Temyize ilişkin hükümler 6100 sayılı HMK da düzenlendiğine göre aynı Yasanın 448. maddesi “Zaman bakımından uygulanma” başlığıyla “ Bu kanun hükümleri, tamamlanmış işlemleri etkilememek kaydıyla derhal uygulanır.” demektedir.

Diğer yandan 3402 sayılı Kadastro Kanunu’nun Ek madde 6 ise “…kadastro öncesi nedene dayalı olarak açılan davalarda genel mahkemelerin verdiği kararlar …..miktar veya değerine bakılmaksızın 12/1/2011 tarihli ve 6100 sayılı Hukuk Muhakemeleri Kanunu hükümlerine göre istinaf veya temyiz kanun yoluna başvurulabilir.” şeklindedir. Söz konusu bu düzenleme 22.07.2020 tarihli 7251 sayılı Yasa'nın 53. maddesi ile getirilmiştir. Yürürlük tarihi ise 28.07.2020'dir.

6100 sayılı HMK’nın geçici 3. maddesi ise “ Bölge Adliye Mahkemelerinin …göreve başlama tarihine kadar, 1086 sayılı Kanunun temyize ilişkin yürürlükteki hükümlerinin uygulanmasına devam olunur…” şeklinde düzenlenmiştir.

1086 sayılı Hukuk Usulü Muhakemeleri Kanunu’nun 427/2. maddesi ise “ miktar veya değeri birmilyar lirayı geçmeyen taşınır mal ve alacak davalarına ilişkin nihai kararlar kesindir.” demek suretiyle gayrımenkullere ilişkin uyuşmazlıklarda değere bakılmaksızın temyiz yolunun açık olduğu belirtilmiştir.

HMK’nın Temyiz edilemeyen kararlar başlıklı 362. maddesinin 1-a bendi ise “Miktar veya değeri kırk bin Türk Lirasını (bu tutar dahil) geçmeyen davalara ilişkin kararlar.” demek suretiyle temyiz sınırını belirlemiştir. Bu miktarın her yıl yeniden değerleme suretiyle arttırıldığı izahtan varestedir.

Bölge Adliye Mahkemeleri ise bilindiği üzere 20.07.2016 tarihinde faaliyete başlamıştır.

Bu yasal düzenlemeler karşısında çözümlenmesi gereken husus; Bölge Adliye Mahkemelerinin faaliyete geçtiği 20.07.2016 ile Kadastro Yasası'nın ek 6. maddesinin yürürlüğe girdiği 28.07. 2020 tarihi arasında hüküm altına alınan ve miktar itibariyle verildiği anda yasa yolu kapalı olan uyuşmazlıklar açısından ek 6. maddenin uygulanıp uygulanmayacağı, bir başka ifade ile verildiği anda kesin olan bu kararlara karşı temyiz yolunun mümkün olup olmadığı hususudur.

Bölge Adliye Mahkemelerinin faaliyete geçtiği tarihten sonra 1086 sayılı HUMK’un 427/2 maddesinin uygulanmasının mümkün olmadığı yine 6100 sayılı HMK’nın geçici 3. maddesinin açık hükmüdür. 6100 Sayılı Yasada temyiz sınırı için gayrımenkuller açısından bir ayrım yapılmamıştır.

• _Veri Bölümü_

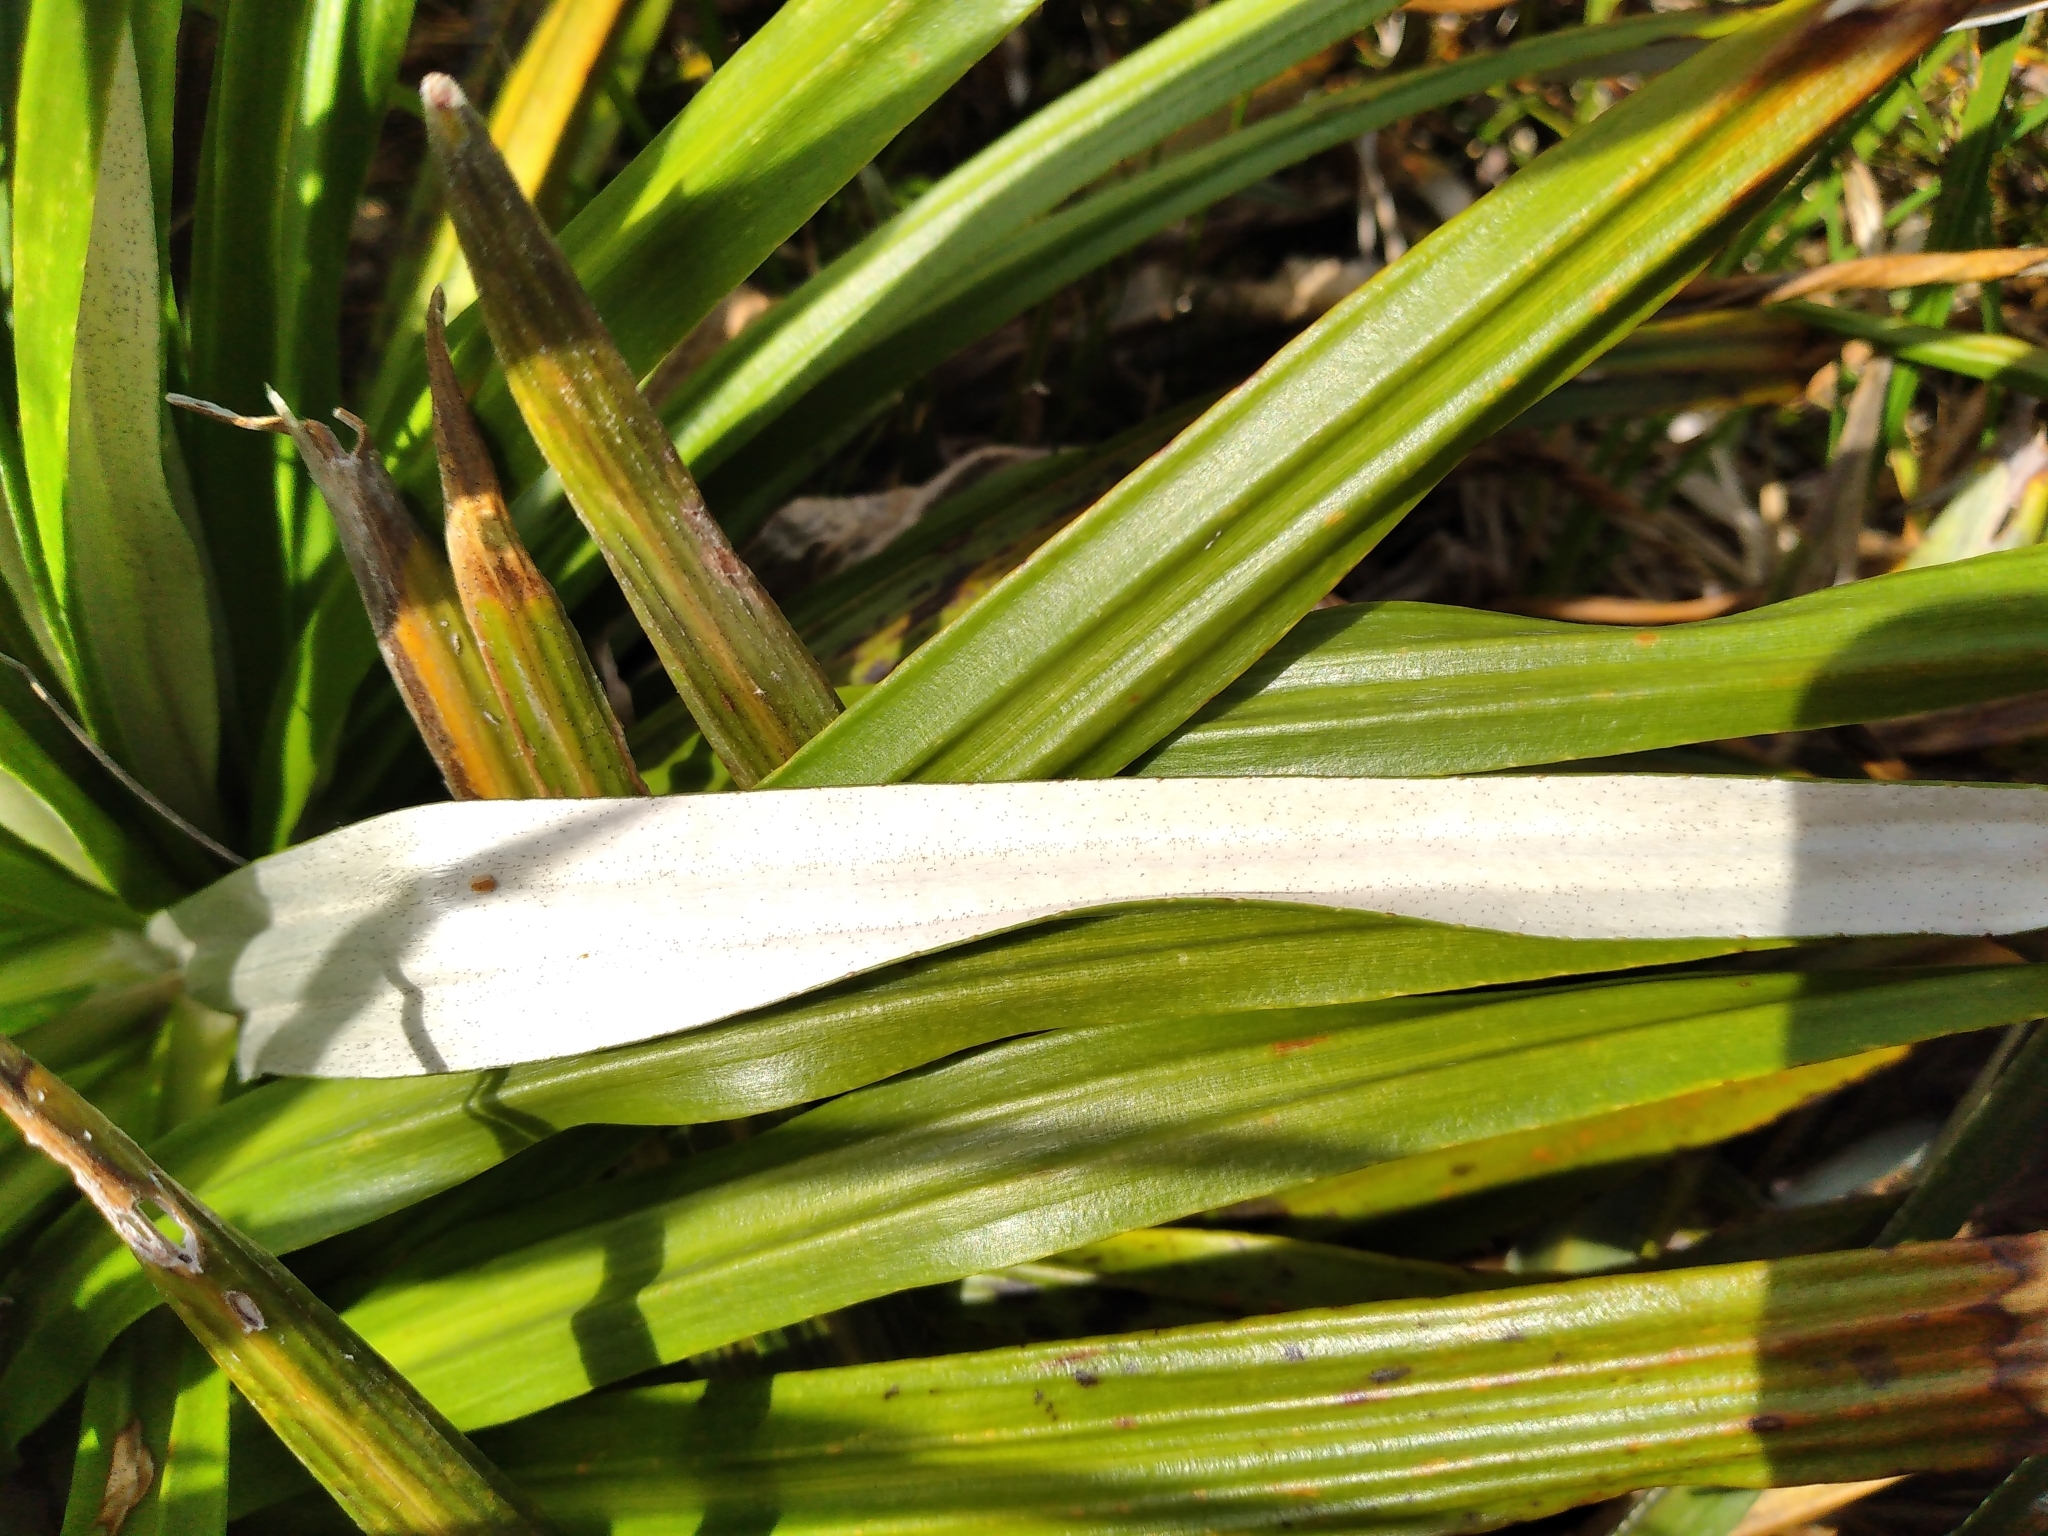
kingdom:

• _Çözülecek Sorunlar_
1 - Kaynak metne göre:
(a) Kadastro Kanunu'nun ek 6. maddesinin yürürlük tarihi nedir?
(b) Bölge Adliye Mahkemeleri hangi tarihte faaliyete başlamıştır?
(c) HMK'nın 362. maddesinin 1-a bendi, hangi miktarı geçmeyen davalara ilişkin kararları temyiz edilemez saymaktadır?
2 - Kaynak metni "1086 sayılı Hukuk" sözlerinin geçtiği yerden başlayıp "açık olduğu belirtilmiştir." sözlerinden sonra bitirerek harfi harfine yeniden yazar mısınız?

• _Görevlere Göre Yanıtlar_
1 -
(a) 28.07.2020
(b) 20.07.2016
(c) Kırk bin Türk Lirası (bu tutar dahil)

2 -
1086 sayılı Hukuk Usulü Muhakemeleri Kanunu’nun 427/2. maddesi ise “ miktar veya değeri birmilyar lirayı geçmeyen taşınır mal ve alacak davalarına ilişkin nihai kararlar kesindir.” demek suretiyle gayrımenkullere ilişkin uyuşmazlıklarda değere bakılmaksızın temyiz yolunun açık olduğu belirtilmiştir.